Слава отправился в Народный дом — Андриевский торчал там с утра до вечера, не так уж много у него дел, но оставаться на хуторе не хочет, шурья обязательно заставят делать что-нибудь по хозяйству.

Слава застал Андриевского лежащим на диване. Лежит и улыбается, как кот на солнышке.

— Я к вам…

— Вот лежу и раздумываю, как бы получше устроить встречу Нового года, — предугадал Андриевский просьбу Ознобишина. — Нечего людям сидеть по своим углам.

Они стали намечать программу вечера.

— Начнем с доклада.

— Какой еще доклад? Дайте людям просто повеселиться!

— Надо идейно их зарядить…

Но Андриевский теперь не так сговорчив, как год назад.

— Хватит с нас идеологии.

— Степан Кузьмич сказал…

— Если Степан Кузьмич хочет делать доклад, пусть делает, — отпарировал Андриевский. — Но я и его постараюсь отговорить.
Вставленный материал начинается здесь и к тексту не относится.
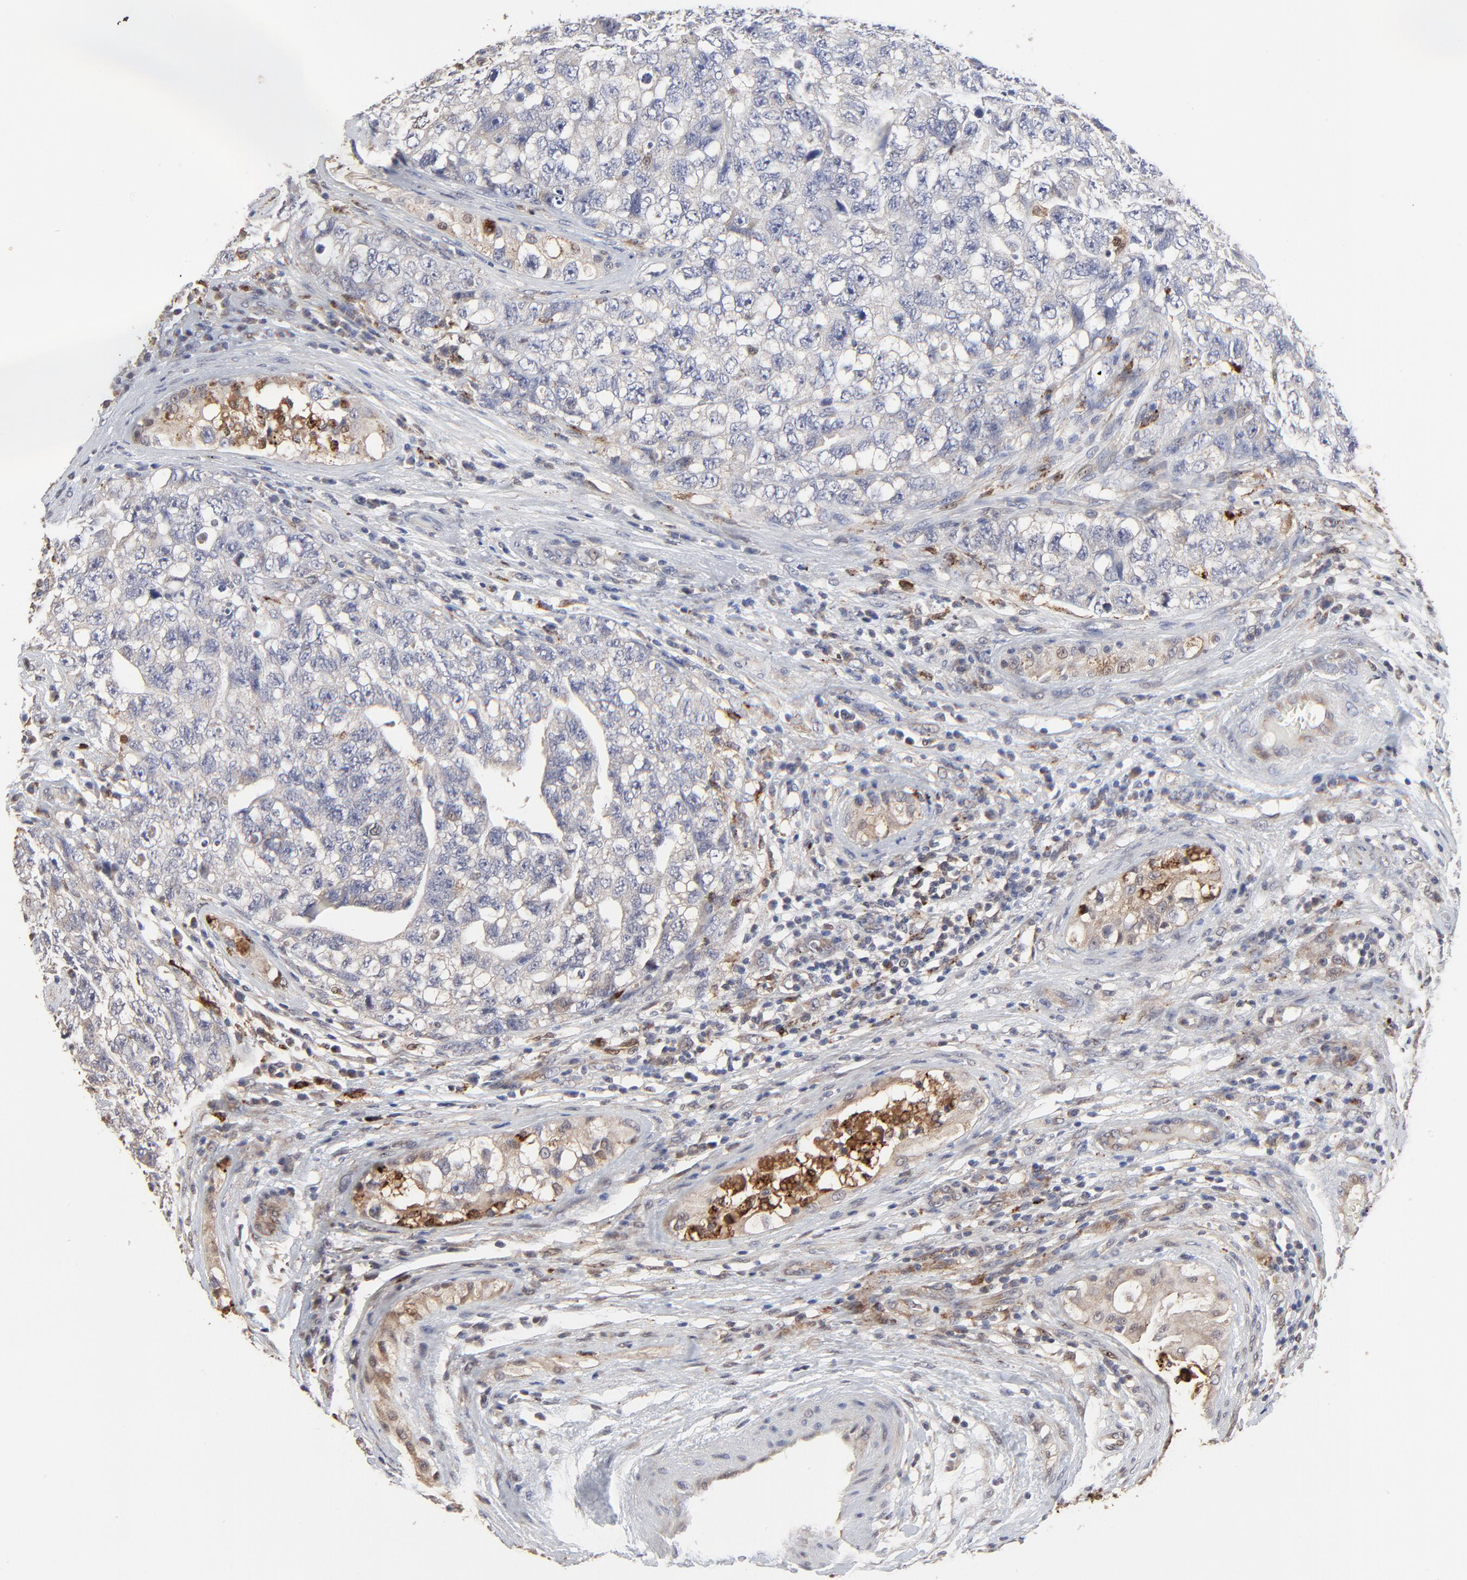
{"staining": {"intensity": "weak", "quantity": "<25%", "location": "cytoplasmic/membranous"}, "tissue": "testis cancer", "cell_type": "Tumor cells", "image_type": "cancer", "snomed": [{"axis": "morphology", "description": "Carcinoma, Embryonal, NOS"}, {"axis": "topography", "description": "Testis"}], "caption": "Tumor cells show no significant positivity in testis embryonal carcinoma.", "gene": "LGALS3", "patient": {"sex": "male", "age": 31}}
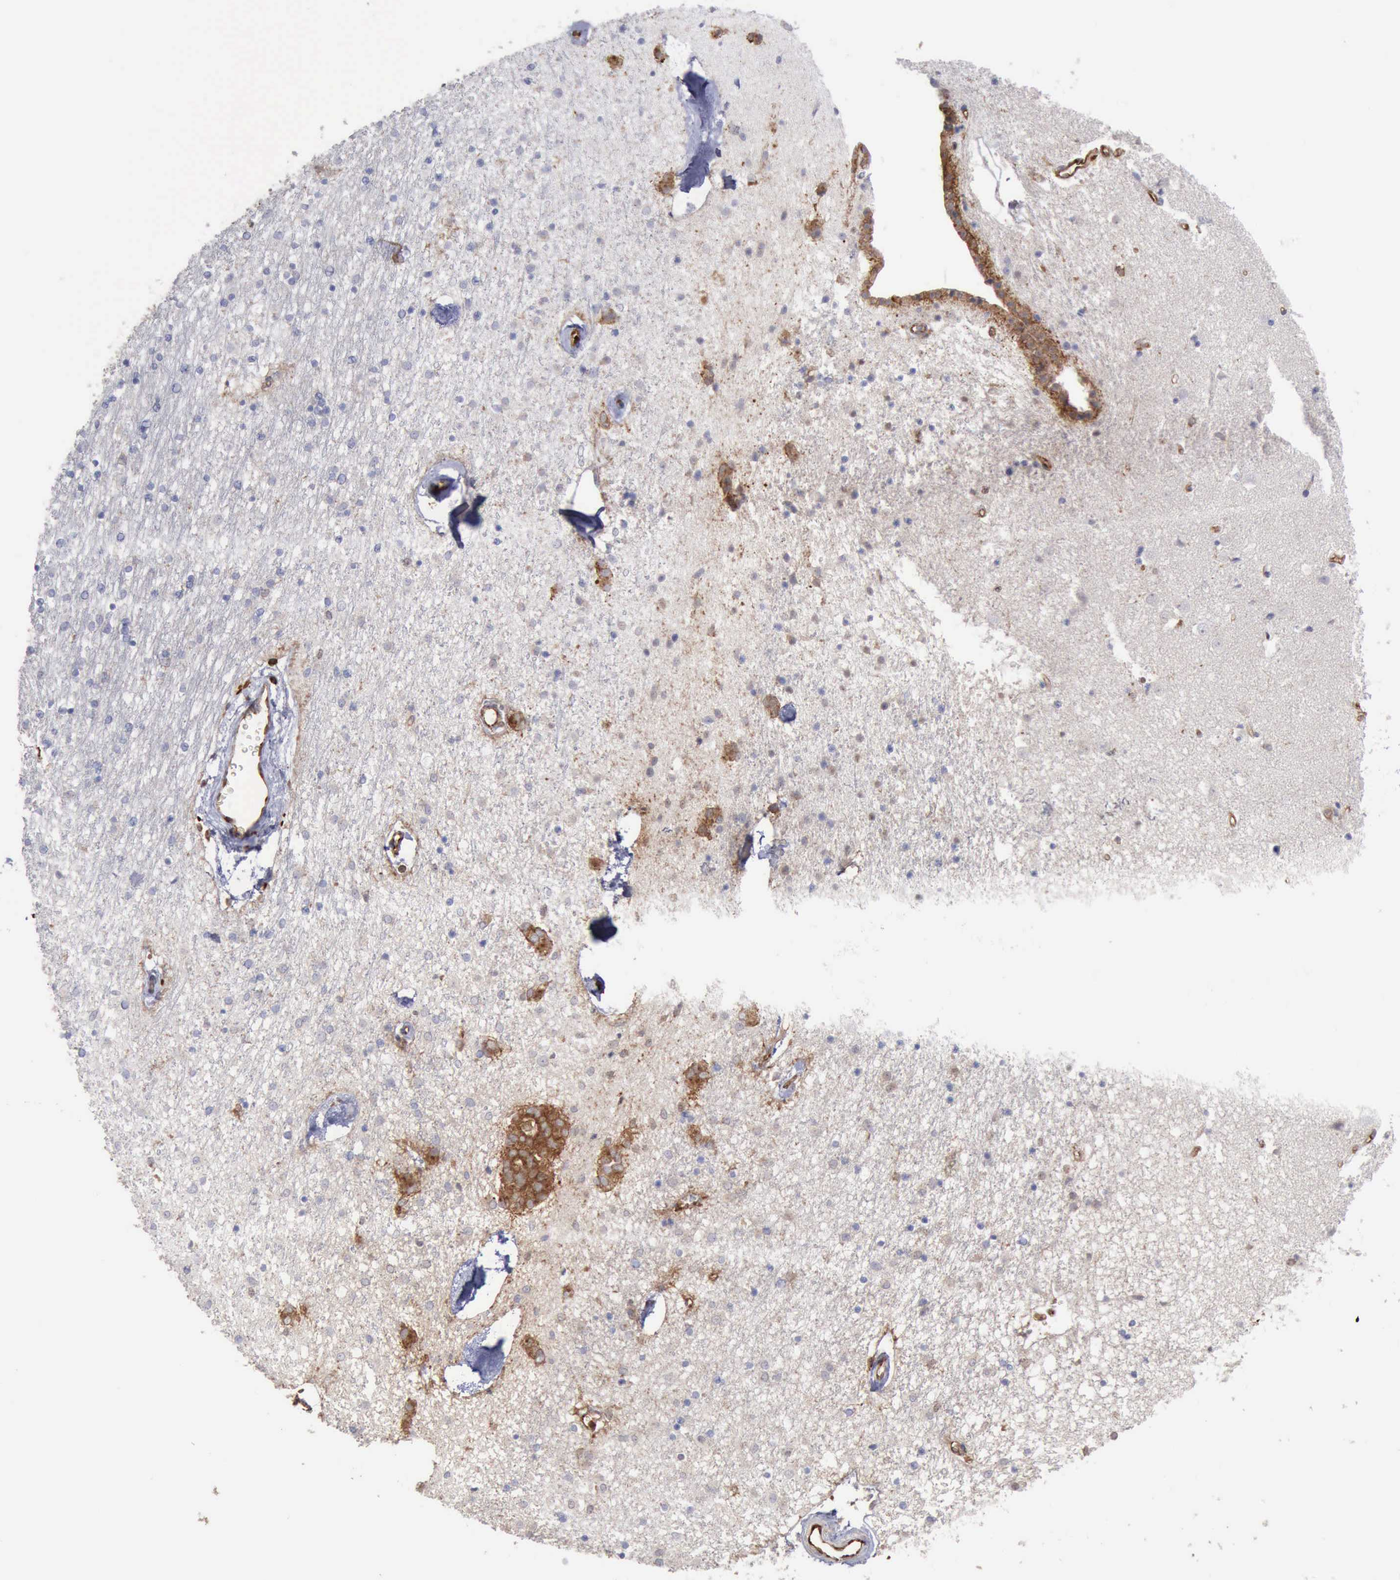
{"staining": {"intensity": "negative", "quantity": "none", "location": "none"}, "tissue": "caudate", "cell_type": "Glial cells", "image_type": "normal", "snomed": [{"axis": "morphology", "description": "Normal tissue, NOS"}, {"axis": "topography", "description": "Smooth muscle"}], "caption": "Immunohistochemistry (IHC) micrograph of benign caudate stained for a protein (brown), which exhibits no expression in glial cells.", "gene": "PDCD4", "patient": {"sex": "male", "age": 84}}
Он возражал против каких бы то ни было речей: спектакль и танцы…

А какой спектакль?

Виктор Владимирович предлагал поставить какой-то нелепый фарс, в котором женщины переодевались мужчинами, а мужчины женщинами.

Слава готов был прийти в отчаяние.

Выход подсказал Иван Фомич, он заходил изредка в библиотеку и, застав как-то Андриевского и Ознобишина в сильном возбуждении, вмешался в их спор.

— Бой идет, а мертвых нету?…

Сперва он поддержал Андриевского:

— Лекции и доклады в новогоднюю ночь, право, ни к чему.

Андриевский заулыбался.

Но и с Андриевским не согласился:

— Однако пошлостью тоже не стоит засорять мозги.

— Что же вы предлагаете?

— А почему бы вам не поставить настоящий спектакль?

— Что вы называете настоящим спектаклем?

— Ну, поставьте какую-либо хорошую пьесу… — И вдруг предложил: — А почему бы вам не поставить, скажем, «Ревизора»?

— "Ревизора" нам не осилить, — сказал Андриевский.

А Слава подумал: «Революция. Советская власть, и — „Ревизор“?»

Никитин настаивал:

— Интересно и поучительно, вроде даже подарок для зрителей.

— А кто сыграет Хлестакова? — поинтересовался Андриевский.

— Вы, — сказал Иван Фомич. — Лучшего Хлестакова у нас не найти.